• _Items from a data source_
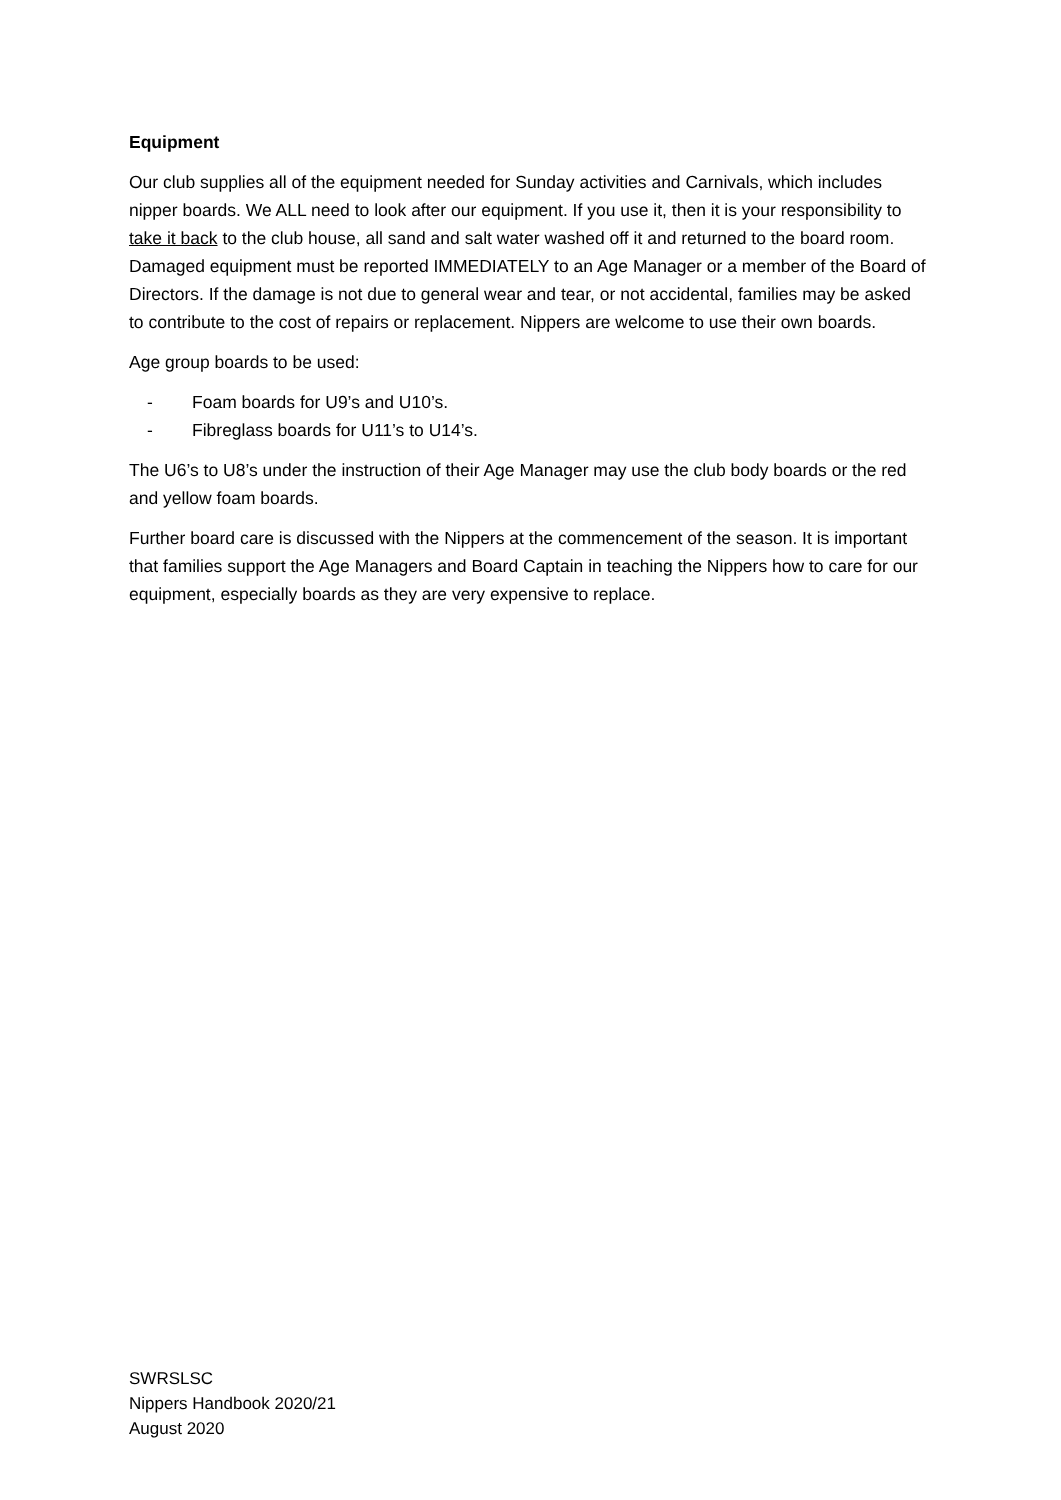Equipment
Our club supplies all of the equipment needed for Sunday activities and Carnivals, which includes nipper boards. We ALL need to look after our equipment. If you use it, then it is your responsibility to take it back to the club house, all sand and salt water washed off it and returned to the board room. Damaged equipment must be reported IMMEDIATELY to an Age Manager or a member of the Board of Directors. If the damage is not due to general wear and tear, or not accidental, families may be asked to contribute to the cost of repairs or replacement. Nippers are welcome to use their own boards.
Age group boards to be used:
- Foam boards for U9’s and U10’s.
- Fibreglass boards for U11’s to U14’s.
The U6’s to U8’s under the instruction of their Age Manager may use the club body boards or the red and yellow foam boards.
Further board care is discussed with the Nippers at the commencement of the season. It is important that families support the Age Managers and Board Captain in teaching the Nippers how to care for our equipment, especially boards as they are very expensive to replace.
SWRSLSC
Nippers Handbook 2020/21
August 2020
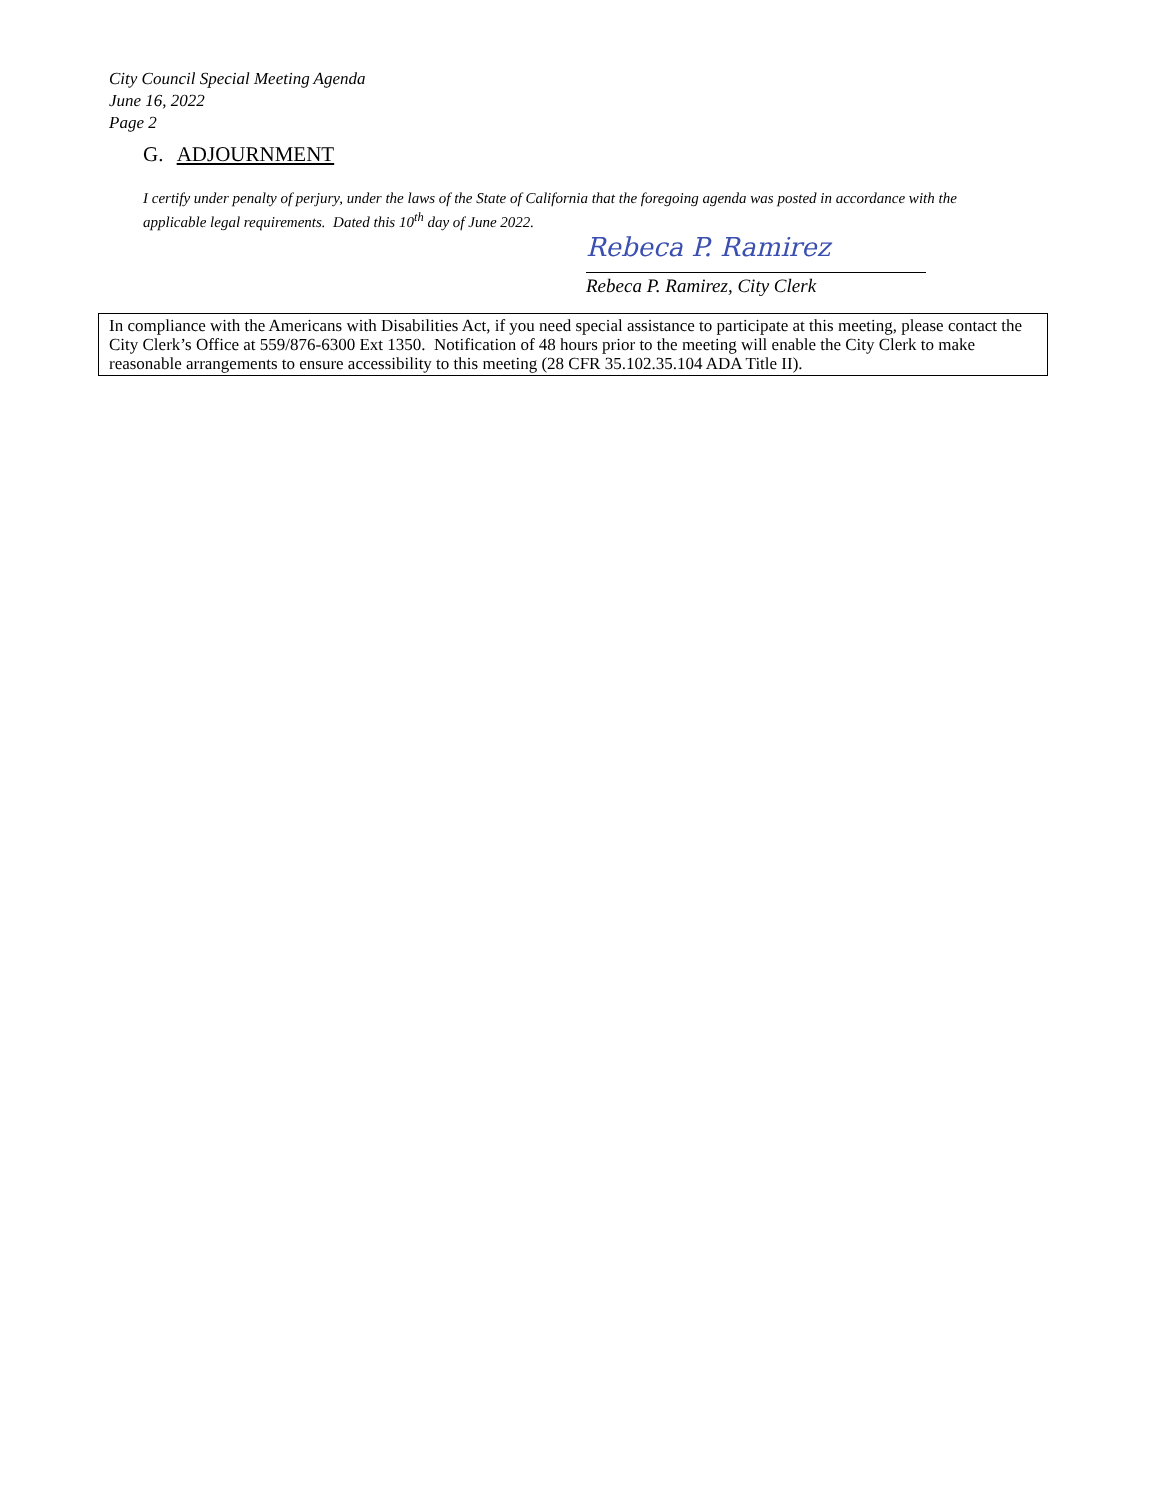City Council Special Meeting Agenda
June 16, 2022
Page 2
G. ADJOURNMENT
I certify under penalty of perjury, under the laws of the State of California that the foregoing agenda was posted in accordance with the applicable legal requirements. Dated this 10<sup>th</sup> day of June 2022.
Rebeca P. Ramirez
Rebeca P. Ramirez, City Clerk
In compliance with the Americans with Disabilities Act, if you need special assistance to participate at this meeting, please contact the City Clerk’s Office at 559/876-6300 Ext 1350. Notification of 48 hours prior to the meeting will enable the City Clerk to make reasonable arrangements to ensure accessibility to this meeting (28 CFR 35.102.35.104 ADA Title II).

• _Your assignment_
Without the pictures, set down every entry exactly.

• _Completed exercise_
Equipment
Our club supplies all of the equipment needed for Sunday activities and Carnivals, which includes nipper boards. We ALL need to look after our equipment. If you use it, then it is your responsibility to take it back to the club house, all sand and salt water washed off it and returned to the board room. Damaged equipment must be reported IMMEDIATELY to an Age Manager or a member of the Board of Directors. If the damage is not due to general wear and tear, or not accidental, families may be asked to contribute to the cost of repairs or replacement. Nippers are welcome to use their own boards.
Age group boards to be used:
- Foam boards for U9’s and U10’s.
- Fibreglass boards for U11’s to U14’s.
The U6’s to U8’s under the instruction of their Age Manager may use the club body boards or the red and yellow foam boards.
Further board care is discussed with the Nippers at the commencement of the season. It is important that families support the Age Managers and Board Captain in teaching the Nippers how to care for our equipment, especially boards as they are very expensive to replace.
SWRSLSC
Nippers Handbook 2020/21
August 2020
City Council Special Meeting Agenda
June 16, 2022
Page 2
G. ADJOURNMENT
I certify under penalty of perjury, under the laws of the State of California that the foregoing agenda was posted in accordance with the applicable legal requirements. Dated this 10<sup>th</sup> day of June 2022.
Rebeca P. Ramirez
Rebeca P. Ramirez, City Clerk
In compliance with the Americans with Disabilities Act, if you need special assistance to participate at this meeting, please contact the City Clerk’s Office at 559/876-6300 Ext 1350. Notification of 48 hours prior to the meeting will enable the City Clerk to make reasonable arrangements to ensure accessibility to this meeting (28 CFR 35.102.35.104 ADA Title II).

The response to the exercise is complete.